Someone, perhaps the assistant surgeon from Erebus, Goodsir, had once told him and some other seamen how fast a white bear could charge across sea ice toward its prey — twenty-five miles per hour? Yes, at least that. Blanky had never been a fast runner. And now he had to dodge seracs and ice ridges and cracks in the ice that he couldn’t see until he was a few feet from them.

That’s why I ran this way. That was the plan.

The creature was loping along behind him, dodging the same jagged seracs and pressure-ridge slabs that Blanky was clumsily slaloming around in the dark. But the Ice Master was panting and wheezing like a torn bellows, while the huge shape behind him was grunting only slightly — with amusement? anticipation? — as its forepaws thudded down onto the ice with each stride that was the equal to four or five of Blanky’s.

Blanky was in the ice field about two hundred yards from the ship now. Bouncing off an ice boulder he hadn’t seen until it was too late to dodge, taking the impact on his right shoulder and feeling that shoulder instantly go numb to join other numb parts of him, the Ice Master realized that he’d been blind as a bat the entire time he’d been running for his life. The lanterns on Terror’s deck were far, far behind him now — an impossible distance away — and he didn’t have time or reason to turn and look for them. They could give no illumination this far away from the ship, and they could only distract him from what he was doing.

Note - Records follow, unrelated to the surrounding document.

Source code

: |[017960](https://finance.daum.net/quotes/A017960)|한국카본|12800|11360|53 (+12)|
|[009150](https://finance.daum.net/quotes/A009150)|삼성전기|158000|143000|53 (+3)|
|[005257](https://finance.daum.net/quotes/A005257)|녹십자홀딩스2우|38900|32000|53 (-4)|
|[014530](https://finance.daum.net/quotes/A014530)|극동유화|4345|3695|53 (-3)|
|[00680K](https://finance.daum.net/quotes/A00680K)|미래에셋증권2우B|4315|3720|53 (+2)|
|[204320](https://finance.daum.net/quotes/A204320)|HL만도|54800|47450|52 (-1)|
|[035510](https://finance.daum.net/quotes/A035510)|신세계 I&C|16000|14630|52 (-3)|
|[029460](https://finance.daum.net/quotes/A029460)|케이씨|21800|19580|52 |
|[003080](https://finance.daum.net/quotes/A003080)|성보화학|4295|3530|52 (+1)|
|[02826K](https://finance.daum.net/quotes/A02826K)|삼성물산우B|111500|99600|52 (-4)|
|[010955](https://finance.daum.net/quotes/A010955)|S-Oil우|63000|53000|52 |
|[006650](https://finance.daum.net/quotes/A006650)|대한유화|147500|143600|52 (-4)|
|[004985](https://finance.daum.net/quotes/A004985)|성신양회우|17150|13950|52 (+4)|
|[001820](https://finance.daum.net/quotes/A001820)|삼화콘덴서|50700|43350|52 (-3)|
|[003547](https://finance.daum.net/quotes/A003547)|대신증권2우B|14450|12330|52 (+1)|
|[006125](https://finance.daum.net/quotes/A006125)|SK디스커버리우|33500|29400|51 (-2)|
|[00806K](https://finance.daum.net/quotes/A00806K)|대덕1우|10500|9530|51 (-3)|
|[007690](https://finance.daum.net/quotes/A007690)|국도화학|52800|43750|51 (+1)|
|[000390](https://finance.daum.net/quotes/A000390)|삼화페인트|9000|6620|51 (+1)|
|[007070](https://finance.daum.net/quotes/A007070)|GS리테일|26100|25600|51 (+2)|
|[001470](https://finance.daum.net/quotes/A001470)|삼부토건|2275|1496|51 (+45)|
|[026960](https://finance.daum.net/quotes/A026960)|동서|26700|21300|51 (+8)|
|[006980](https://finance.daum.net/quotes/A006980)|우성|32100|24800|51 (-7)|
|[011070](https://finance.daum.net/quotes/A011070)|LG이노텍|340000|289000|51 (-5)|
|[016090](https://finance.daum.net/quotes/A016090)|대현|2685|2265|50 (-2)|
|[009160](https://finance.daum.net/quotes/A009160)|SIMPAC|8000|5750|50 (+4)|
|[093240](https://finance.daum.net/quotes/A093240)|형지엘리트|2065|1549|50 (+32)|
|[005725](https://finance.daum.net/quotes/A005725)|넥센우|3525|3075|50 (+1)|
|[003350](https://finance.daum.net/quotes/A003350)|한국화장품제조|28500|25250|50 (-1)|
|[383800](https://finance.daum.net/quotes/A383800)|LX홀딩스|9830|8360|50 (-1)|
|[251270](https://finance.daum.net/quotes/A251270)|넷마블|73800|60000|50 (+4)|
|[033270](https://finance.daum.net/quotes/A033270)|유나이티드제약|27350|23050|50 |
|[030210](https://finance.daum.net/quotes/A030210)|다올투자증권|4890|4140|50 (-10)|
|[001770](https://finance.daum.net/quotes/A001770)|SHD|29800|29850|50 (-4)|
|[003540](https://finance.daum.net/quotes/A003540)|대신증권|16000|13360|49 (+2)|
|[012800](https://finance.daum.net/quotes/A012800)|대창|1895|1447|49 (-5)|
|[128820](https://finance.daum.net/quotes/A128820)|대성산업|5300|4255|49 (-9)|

What he was doing, Blanky realized, was running and dodging and swerving through his mental map of the ice fields and crevasses and small bergs that surrounded HMS Terror to the horizon. Blanky had had more than a year to stare out at this frozen sea with all its disturbances and ridges and bergs and upthrustings, and for a few months of that time he’d had the thin arctic daylight to see by. Even in winter, there were hours on watch in moonlight and starlight and in the glow of the dancing aurora when he’d studied this circle of ice around the trapped ship with an Ice Master’s professional eye.

About two hundred yards out here in the ice jumble, beyond a last pressure ridge he’d just stumbled and clambered over — he could hear the thing leaping it less than ten yards behind him — he remembered a maze of former bergy bits, small icebergs calved from their larger brethren, upended into a tiny mountain range of cottagesized ice boulders.